◆ Directions
Render every line of text in the entries below as a Markdown table with two columns, No. and Text, giving each line its own numbered row and skipping blank lines.

◆ Provided data

---------------

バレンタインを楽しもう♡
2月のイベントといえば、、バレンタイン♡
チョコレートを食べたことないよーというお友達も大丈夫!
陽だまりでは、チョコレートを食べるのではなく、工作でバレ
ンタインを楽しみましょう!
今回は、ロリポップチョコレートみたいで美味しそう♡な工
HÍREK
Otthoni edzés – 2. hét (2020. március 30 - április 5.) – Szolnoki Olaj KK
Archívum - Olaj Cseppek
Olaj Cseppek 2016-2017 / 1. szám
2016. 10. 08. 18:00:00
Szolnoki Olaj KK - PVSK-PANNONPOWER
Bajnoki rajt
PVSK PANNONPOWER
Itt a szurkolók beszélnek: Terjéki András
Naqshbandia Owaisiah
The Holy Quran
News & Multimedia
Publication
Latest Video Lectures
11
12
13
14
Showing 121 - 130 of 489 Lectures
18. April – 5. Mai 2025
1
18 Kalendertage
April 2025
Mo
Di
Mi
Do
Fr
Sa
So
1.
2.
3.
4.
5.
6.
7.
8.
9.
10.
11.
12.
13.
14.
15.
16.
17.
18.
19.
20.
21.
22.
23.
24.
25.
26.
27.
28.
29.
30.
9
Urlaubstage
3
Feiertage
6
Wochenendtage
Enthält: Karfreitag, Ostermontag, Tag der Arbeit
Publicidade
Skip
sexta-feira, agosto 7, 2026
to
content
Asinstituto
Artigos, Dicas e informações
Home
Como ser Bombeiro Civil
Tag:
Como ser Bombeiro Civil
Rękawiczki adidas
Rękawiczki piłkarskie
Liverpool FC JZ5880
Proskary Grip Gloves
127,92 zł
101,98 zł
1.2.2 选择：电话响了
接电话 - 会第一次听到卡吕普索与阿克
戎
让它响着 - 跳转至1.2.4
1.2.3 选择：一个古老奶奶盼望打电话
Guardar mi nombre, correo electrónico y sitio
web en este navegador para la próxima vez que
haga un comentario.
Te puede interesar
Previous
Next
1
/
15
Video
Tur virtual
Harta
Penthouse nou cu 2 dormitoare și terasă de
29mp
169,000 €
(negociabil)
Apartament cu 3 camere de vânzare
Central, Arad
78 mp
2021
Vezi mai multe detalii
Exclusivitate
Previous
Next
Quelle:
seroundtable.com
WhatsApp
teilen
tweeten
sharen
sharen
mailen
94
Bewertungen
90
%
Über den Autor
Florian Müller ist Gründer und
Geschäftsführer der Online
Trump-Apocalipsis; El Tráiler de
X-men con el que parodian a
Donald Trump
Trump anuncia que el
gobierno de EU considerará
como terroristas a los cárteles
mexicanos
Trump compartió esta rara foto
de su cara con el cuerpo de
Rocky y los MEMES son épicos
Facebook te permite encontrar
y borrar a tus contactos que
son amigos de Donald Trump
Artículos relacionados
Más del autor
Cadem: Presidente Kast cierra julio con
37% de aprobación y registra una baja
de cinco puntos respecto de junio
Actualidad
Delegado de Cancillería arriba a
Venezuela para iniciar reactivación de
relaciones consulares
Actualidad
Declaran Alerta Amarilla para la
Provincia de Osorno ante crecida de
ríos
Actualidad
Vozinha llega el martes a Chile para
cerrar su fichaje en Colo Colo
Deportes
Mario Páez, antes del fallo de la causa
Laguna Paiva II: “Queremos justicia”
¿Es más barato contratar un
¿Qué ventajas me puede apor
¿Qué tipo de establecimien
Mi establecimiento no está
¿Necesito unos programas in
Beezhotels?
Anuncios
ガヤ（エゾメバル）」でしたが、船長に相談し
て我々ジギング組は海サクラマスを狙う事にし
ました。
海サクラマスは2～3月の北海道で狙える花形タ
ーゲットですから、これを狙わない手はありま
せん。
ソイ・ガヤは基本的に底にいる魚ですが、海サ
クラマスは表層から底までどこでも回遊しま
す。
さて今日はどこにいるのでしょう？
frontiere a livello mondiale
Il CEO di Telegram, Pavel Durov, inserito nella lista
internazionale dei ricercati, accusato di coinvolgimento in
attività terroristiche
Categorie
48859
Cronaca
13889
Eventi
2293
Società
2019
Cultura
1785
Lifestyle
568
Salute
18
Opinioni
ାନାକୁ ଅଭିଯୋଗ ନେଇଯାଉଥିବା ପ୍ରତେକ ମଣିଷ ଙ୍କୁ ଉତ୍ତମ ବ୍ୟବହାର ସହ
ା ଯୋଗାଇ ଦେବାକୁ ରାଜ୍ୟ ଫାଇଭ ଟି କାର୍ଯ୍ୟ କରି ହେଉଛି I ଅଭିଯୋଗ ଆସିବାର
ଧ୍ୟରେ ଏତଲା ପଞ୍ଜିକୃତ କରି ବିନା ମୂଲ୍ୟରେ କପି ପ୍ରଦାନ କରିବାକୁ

---------------

◆ Solution to this exercise
| No. | Text |
|---|---|
| 1 | バレンタインを楽しもう♡ |
| 2 | 2月のイベントといえば、、バレンタイン♡ |
| 3 | チョコレートを食べたことないよーというお友達も大丈夫! |
| 4 | 陽だまりでは、チョコレートを食べるのではなく、工作でバレ |
| 5 | ンタインを楽しみましょう! |
| 6 | 今回は、ロリポップチョコレートみたいで美味しそう♡な工 |
| 7 | HÍREK |
| 8 | Otthoni edzés – 2. hét (2020. március 30 - április 5.) – Szolnoki Olaj KK |
| 9 | Archívum - Olaj Cseppek |
| 10 | Olaj Cseppek 2016-2017 / 1. szám |
| 11 | 2016. 10. 08. 18:00:00 |
| 12 | Szolnoki Olaj KK - PVSK-PANNONPOWER |
| 13 | Bajnoki rajt |
| 14 | PVSK PANNONPOWER |
| 15 | Itt a szurkolók beszélnek: Terjéki András |
| 16 | Naqshbandia Owaisiah |
| 17 | The Holy Quran |
| 18 | News & Multimedia |
| 19 | Publication |
| 20 | Latest Video Lectures |
| 21 | 11 |
| 22 | 12 |
| 23 | 13 |
| 24 | 14 |
| 25 | Showing 121 - 130 of 489 Lectures |
| 26 | 18. April – 5. Mai 2025 |
| 27 | 1 |
| 28 | 18 Kalendertage |
| 29 | April 2025 |
| 30 | Mo |
| 31 | Di |
| 32 | Mi |
| 33 | Do |
| 34 | Fr |
| 35 | Sa |
| 36 | So |
| 37 | 1. |
| 38 | 2. |
| 39 | 3. |
| 40 | 4. |
| 41 | 5. |
| 42 | 6. |
| 43 | 7. |
| 44 | 8. |
| 45 | 9. |
| 46 | 10. |
| 47 | 11. |
| 48 | 12. |
| 49 | 13. |
| 50 | 14. |
| 51 | 15. |
| 52 | 16. |
| 53 | 17. |
| 54 | 18. |
| 55 | 19. |
| 56 | 20. |
| 57 | 21. |
| 58 | 22. |
| 59 | 23. |
| 60 | 24. |
| 61 | 25. |
| 62 | 26. |
| 63 | 27. |
| 64 | 28. |
| 65 | 29. |
| 66 | 30. |
| 67 | 9 |
| 68 | Urlaubstage |
| 69 | 3 |
| 70 | Feiertage |
| 71 | 6 |
| 72 | Wochenendtage |
| 73 | Enthält: Karfreitag, Ostermontag, Tag der Arbeit |
| 74 | Publicidade |
| 75 | Skip |
| 76 | sexta-feira, agosto 7, 2026 |
| 77 | to |
| 78 | content |
| 79 | Asinstituto |
| 80 | Artigos, Dicas e informações |
| 81 | Home |
| 82 | Como ser Bombeiro Civil |
| 83 | Tag: |
| 84 | Como ser Bombeiro Civil |
| 85 | Rękawiczki adidas |
| 86 | Rękawiczki piłkarskie |
| 87 | Liverpool FC JZ5880 |
| 88 | Proskary Grip Gloves |
| 89 | 127,92 zł |
| 90 | 101,98 zł |
| 91 | 1.2.2 选择：电话响了 |
| 92 | 接电话 - 会第一次听到卡吕普索与阿克 |
| 93 | 戎 |
| 94 | 让它响着 - 跳转至1.2.4 |
| 95 | 1.2.3 选择：一个古老奶奶盼望打电话 |
| 96 | Guardar mi nombre, correo electrónico y sitio |
| 97 | web en este navegador para la próxima vez que |
| 98 | haga un comentario. |
| 99 | Te puede interesar |
| 100 | Previous |
| 101 | Next |
| 102 | 1 |
| 103 | / |
| 104 | 15 |
| 105 | Video |
| 106 | Tur virtual |
| 107 | Harta |
| 108 | Penthouse nou cu 2 dormitoare și terasă de |
| 109 | 29mp |
| 110 | 169,000 € |
| 111 | (negociabil) |
| 112 | Apartament cu 3 camere de vânzare |
| 113 | Central, Arad |
| 114 | 78 mp |
| 115 | 2021 |
| 116 | Vezi mai multe detalii |
| 117 | Exclusivitate |
| 118 | Previous |
| 119 | Next |
| 120 | Quelle: |
| 121 | seroundtable.com |
| 122 | WhatsApp |
| 123 | teilen |
| 124 | tweeten |
| 125 | sharen |
| 126 | sharen |
| 127 | mailen |
| 128 | 94 |
| 129 | Bewertungen |
| 130 | 90 |
| 131 | % |
| 132 | Über den Autor |
| 133 | Florian Müller ist Gründer und |
| 134 | Geschäftsführer der Online |
| 135 | Trump-Apocalipsis; El Tráiler de |
| 136 | X-men con el que parodian a |
| 137 | Donald Trump |
| 138 | Trump anuncia que el |
| 139 | gobierno de EU considerará |
| 140 | como terroristas a los cárteles |
| 141 | mexicanos |
| 142 | Trump compartió esta rara foto |
| 143 | de su cara con el cuerpo de |
| 144 | Rocky y los MEMES son épicos |
| 145 | Facebook te permite encontrar |
| 146 | y borrar a tus contactos que |
| 147 | son amigos de Donald Trump |
| 148 | Artículos relacionados |
| 149 | Más del autor |
| 150 | Cadem: Presidente Kast cierra julio con |
| 151 | 37% de aprobación y registra una baja |
| 152 | de cinco puntos respecto de junio |
| 153 | Actualidad |
| 154 | Delegado de Cancillería arriba a |
| 155 | Venezuela para iniciar reactivación de |
| 156 | relaciones consulares |
| 157 | Actualidad |
| 158 | Declaran Alerta Amarilla para la |
| 159 | Provincia de Osorno ante crecida de |
| 160 | ríos |
| 161 | Actualidad |
| 162 | Vozinha llega el martes a Chile para |
| 163 | cerrar su fichaje en Colo Colo |
| 164 | Deportes |
| 165 | Mario Páez, antes del fallo de la causa |
| 166 | Laguna Paiva II: “Queremos justicia” |
| 167 | ¿Es más barato contratar un |
| 168 | ¿Qué ventajas me puede apor |
| 169 | ¿Qué tipo de establecimien |
| 170 | Mi establecimiento no está |
| 171 | ¿Necesito unos programas in |
| 172 | Beezhotels? |
| 173 | Anuncios |
| 174 | ガヤ（エゾメバル）」でしたが、船長に相談し |
| 175 | て我々ジギング組は海サクラマスを狙う事にし |
| 176 | ました。 |
| 177 | 海サクラマスは2～3月の北海道で狙える花形タ |
| 178 | ーゲットですから、これを狙わない手はありま |
| 179 | せん。 |
| 180 | ソイ・ガヤは基本的に底にいる魚ですが、海サ |
| 181 | クラマスは表層から底までどこでも回遊しま |
| 182 | す。 |
| 183 | さて今日はどこにいるのでしょう？ |
| 184 | frontiere a livello mondiale |
| 185 | Il CEO di Telegram, Pavel Durov, inserito nella lista |
| 186 | internazionale dei ricercati, accusato di coinvolgimento in |
| 187 | attività terroristiche |
| 188 | Categorie |
| 189 | 48859 |
| 190 | Cronaca |
| 191 | 13889 |
| 192 | Eventi |
| 193 | 2293 |
| 194 | Società |
| 195 | 2019 |
| 196 | Cultura |
| 197 | 1785 |
| 198 | Lifestyle |
| 199 | 568 |
| 200 | Salute |
| 201 | 18 |
| 202 | Opinioni |
| 203 | ାନାକୁ ଅଭିଯୋଗ ନେଇଯାଉଥିବା ପ୍ରତେକ ମଣିଷ ଙ୍କୁ ଉତ୍ତମ ବ୍ୟବହାର ସହ |
| 204 | ା ଯୋଗାଇ ଦେବାକୁ ରାଜ୍ୟ ଫାଇଭ ଟି କାର୍ଯ୍ୟ କରି ହେଉଛି I ଅଭିଯୋଗ ଆସିବାର |
| 205 | ଧ୍ୟରେ ଏତଲା ପଞ୍ଜିକୃତ କରି ବିନା ମୂଲ୍ୟରେ କପି ପ୍ରଦାନ କରିବାକୁ |